Auteur : Carl Norac, création littéraire
Mise en scène : Cécile Jacquemont
Chorégraphie : Joëlle Bouvier
Création lumières : Laurent Bazire
Avec : Irène Jacob, narration
Marianne Piketty, violon et direction de l’ensemble Le Concert Idéal
Laurent Corvaisier, illustrations en direct
En alternance : Izleh Henry / Rémy Rière / Laurent Pellegrino / Nicolas Sublet (violons) ; Caroline Donin / Marine Gandon (altos) ; Louis Rodde / Amaryllis Jarczyk / Pauline Buet (violoncelles) ; Laurène Durantel / Yann Dubost / Héloïse Dely (contrebasse) ; Bruno Helstroffer / Caroline Delume (théorbe)
Programme musical: Antonio Vivaldi, Les Quatre Saisons, op. 8 (1728)
Astor Piazzolla, Las Cuatro Estaciones portenas (1965–1970)
Chaque mouvement des Saisons, qu’il soit signé de la main de Vivaldi ou de celle de l’Argentin Piazzolla, possède son rythme, traduit un caractère, exprime un tempérament. La partition de ces deux œuvres du répertoire classique interprétée par Le Concert Idéal et le violon solo tour à tour tendre et fougueux de Marianne Piketty, accompagne Irène Jacob, funambule sur son fil de mots, tendu entre deux antipodes, tantôt jeune fille cherchant un père dans une forêt d’Europe, tantôt garçon en quête d’échanges amoureux dans une cité argentine. Chaque art réuni sur cette scène raconte à sa façon sa propre histoire du temps qui coule, se croise, se rencontre, s’entrechoque.
Notre avis :
Sur le papier, on pense peut-être avoir affaire à une comptine un peu naïve avec accompagnement d’une musique de disque d’attente téléphonique… Mais dans la salle, l’affaire est tout autre !

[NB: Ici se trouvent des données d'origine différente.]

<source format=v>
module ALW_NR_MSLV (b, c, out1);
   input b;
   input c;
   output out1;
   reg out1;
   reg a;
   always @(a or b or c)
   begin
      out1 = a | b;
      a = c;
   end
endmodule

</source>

Car on est immédiatement emporté par un conte – avec ce que cela suppose d’absurde et de candeur mais aussi de réelle profondeur et d’universalité – où deux enfants communiquent par la magie et la poésie des éléments de la nature. Apparemment tout les sépare et pourtant, ce garçon des faubourgs de Buenos Aires et cette jeune fille d’une forêt d’Europe ont en commun une innocence, une envie d’échange et une quête d’amour qu’ils vont partager au travers de ces portes, de ces passages secrets que sont les saisons.

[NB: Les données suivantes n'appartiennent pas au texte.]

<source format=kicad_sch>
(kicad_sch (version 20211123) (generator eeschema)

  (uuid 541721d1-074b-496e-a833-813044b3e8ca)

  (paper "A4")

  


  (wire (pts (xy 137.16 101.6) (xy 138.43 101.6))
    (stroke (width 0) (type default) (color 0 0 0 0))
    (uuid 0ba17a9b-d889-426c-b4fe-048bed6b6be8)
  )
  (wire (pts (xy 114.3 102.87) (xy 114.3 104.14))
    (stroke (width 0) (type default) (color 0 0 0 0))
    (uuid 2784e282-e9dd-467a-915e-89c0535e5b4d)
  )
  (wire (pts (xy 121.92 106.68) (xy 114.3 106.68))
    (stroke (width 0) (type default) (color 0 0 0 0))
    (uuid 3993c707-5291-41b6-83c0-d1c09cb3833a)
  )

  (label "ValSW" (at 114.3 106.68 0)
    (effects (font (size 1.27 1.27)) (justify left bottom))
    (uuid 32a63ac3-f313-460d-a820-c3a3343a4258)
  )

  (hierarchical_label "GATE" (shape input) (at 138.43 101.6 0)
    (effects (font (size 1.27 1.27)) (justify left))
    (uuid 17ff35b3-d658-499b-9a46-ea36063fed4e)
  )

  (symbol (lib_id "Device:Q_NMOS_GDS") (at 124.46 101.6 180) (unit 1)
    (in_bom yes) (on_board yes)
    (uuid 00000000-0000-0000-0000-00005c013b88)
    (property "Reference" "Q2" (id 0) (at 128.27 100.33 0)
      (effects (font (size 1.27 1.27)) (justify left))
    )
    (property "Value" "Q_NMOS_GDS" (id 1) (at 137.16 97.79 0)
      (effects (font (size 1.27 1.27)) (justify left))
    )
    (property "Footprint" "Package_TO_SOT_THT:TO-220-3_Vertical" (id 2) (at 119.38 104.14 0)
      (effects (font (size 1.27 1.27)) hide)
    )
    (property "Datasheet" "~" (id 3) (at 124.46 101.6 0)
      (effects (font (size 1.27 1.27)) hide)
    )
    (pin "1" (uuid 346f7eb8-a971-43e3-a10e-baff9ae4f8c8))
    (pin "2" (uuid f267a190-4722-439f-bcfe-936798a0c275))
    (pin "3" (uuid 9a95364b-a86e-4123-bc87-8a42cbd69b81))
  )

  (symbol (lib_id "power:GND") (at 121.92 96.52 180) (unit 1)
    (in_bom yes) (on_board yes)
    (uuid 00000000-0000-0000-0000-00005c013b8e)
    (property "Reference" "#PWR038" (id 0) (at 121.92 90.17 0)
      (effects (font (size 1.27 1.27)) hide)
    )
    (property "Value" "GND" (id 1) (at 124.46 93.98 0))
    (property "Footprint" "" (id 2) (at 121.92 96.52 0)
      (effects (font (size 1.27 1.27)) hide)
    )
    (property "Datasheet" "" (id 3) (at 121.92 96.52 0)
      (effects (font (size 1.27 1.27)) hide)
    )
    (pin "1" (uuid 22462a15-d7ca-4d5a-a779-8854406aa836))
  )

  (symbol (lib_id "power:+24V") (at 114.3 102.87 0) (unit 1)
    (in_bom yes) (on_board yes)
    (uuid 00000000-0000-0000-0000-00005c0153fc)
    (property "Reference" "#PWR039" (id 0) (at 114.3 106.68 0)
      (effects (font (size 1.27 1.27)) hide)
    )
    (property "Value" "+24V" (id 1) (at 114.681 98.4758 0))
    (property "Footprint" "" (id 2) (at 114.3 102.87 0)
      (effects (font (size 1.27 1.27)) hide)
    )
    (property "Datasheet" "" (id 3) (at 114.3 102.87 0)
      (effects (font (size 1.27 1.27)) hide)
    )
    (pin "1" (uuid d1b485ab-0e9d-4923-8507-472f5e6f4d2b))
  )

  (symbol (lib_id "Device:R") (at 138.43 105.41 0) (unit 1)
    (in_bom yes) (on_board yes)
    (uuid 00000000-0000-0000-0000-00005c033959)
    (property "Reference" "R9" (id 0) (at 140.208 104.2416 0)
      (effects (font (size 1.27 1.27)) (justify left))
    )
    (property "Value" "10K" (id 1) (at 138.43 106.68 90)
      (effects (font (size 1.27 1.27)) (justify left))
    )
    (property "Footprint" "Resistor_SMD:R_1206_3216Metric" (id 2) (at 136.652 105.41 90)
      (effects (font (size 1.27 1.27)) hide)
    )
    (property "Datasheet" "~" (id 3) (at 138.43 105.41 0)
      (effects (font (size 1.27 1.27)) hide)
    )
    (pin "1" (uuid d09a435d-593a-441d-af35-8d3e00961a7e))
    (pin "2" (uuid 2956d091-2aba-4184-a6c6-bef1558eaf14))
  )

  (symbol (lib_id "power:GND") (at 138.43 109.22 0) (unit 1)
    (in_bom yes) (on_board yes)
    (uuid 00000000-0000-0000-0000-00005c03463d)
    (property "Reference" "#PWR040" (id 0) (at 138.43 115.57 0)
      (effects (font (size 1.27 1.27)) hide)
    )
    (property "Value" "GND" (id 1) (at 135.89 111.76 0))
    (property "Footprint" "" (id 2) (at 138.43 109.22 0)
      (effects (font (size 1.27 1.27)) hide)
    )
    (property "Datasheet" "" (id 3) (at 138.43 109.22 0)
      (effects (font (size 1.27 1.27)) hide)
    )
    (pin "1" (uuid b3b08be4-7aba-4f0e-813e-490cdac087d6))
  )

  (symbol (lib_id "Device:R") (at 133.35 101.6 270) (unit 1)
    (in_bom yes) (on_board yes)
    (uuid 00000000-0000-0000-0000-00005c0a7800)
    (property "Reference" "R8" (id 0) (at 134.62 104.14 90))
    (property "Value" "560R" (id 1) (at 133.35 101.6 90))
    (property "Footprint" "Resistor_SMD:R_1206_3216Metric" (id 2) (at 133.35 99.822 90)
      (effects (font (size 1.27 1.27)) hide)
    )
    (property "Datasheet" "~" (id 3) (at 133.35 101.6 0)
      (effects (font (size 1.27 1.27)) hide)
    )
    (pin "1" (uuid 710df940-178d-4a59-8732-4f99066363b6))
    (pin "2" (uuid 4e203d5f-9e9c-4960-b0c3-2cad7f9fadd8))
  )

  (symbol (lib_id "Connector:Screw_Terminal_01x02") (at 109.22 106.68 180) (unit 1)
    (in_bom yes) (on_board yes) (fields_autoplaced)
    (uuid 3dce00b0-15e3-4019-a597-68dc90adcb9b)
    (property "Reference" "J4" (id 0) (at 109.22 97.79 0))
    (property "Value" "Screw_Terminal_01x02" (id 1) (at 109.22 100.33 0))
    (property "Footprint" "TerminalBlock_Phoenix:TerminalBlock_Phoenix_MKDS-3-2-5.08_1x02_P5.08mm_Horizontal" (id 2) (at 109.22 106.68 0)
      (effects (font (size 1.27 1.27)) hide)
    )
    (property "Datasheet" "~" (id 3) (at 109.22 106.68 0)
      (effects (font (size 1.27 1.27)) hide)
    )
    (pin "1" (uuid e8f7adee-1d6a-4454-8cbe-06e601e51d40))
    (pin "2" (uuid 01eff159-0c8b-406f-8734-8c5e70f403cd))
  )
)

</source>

Tour à tour narrateur, fillette apeurée dans les bois ou jeune macho qui se frotte avec énergie sous sa douche, Irène Jacob, délicieusement mutine et androgyne, distille son texte avec une innocence juvénile et déterminée. Par seulement quelques accessoires symboliques, quelques gestes, quelques pas de danse, elle révèle une cohérence évidente qui unit les humains, la nature et le temps qui passe.

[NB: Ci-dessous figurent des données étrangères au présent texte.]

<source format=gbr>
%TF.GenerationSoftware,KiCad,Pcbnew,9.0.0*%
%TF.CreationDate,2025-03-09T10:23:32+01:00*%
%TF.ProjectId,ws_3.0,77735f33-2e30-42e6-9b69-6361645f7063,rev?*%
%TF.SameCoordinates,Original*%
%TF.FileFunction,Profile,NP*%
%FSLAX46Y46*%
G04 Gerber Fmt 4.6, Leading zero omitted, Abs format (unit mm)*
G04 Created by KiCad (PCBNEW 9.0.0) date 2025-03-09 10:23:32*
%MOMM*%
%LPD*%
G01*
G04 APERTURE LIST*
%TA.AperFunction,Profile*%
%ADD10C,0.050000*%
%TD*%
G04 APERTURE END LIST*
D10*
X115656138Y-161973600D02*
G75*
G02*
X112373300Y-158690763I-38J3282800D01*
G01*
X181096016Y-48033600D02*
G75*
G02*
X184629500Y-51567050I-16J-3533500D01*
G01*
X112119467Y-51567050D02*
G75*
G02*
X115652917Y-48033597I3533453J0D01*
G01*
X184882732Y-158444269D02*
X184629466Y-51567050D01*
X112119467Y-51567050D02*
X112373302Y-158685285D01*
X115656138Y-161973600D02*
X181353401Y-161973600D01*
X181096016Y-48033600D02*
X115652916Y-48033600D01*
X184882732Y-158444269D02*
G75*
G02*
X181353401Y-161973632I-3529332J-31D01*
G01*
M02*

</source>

En fond de scène, le peintre Laurent Corvaisier raconte aussi son histoire… qui est la même. Sa fresque aux couleurs vives prend forme et sens sous nos yeux : d’abord naturaliste, avec sa rivière, sa forêt et ses « nuages qui font des grimaces au soleil », elle s’orne progressivement de graffitis et se fait plus urbaine, avec ses manifestants argentins et ses visages tangueros.
Également sur scène, les sept musiciens s’intègrent à la fable. Par leurs silhouettes, ils sont les arbres, ils sont les porteños… et, par leurs instruments, ils sont le tonnerre, le soleil de plomb, la pluie qui ruisselle, les feuilles qui virevoltent… mais pas seulement, car, en protagoniste de la soirée, la musique des célèbres concertos de Vivaldi est loin d’être seulement descriptive. On la (re)découvre dans toute sa vérité et son ardeur humaniste sous le violon inspiré de Marianne Piketty et les nuances qu’y prend soin d’apporter Le Concert Idéal. S’entremêlant et s’entrechoquant avec leurs aînées, les Quatre Saisons de Buenos Aires d’Astor Piazzolla, chargées de la nostalgie et de la sensualité propres au tango, finissent de faire chavirer les oreilles et parachèvent cette bulle d’émerveillement et d’universalité qui nous invite à nous aventurer « hors des lignes » et à « traverser l’hiver avec la force du printemps ».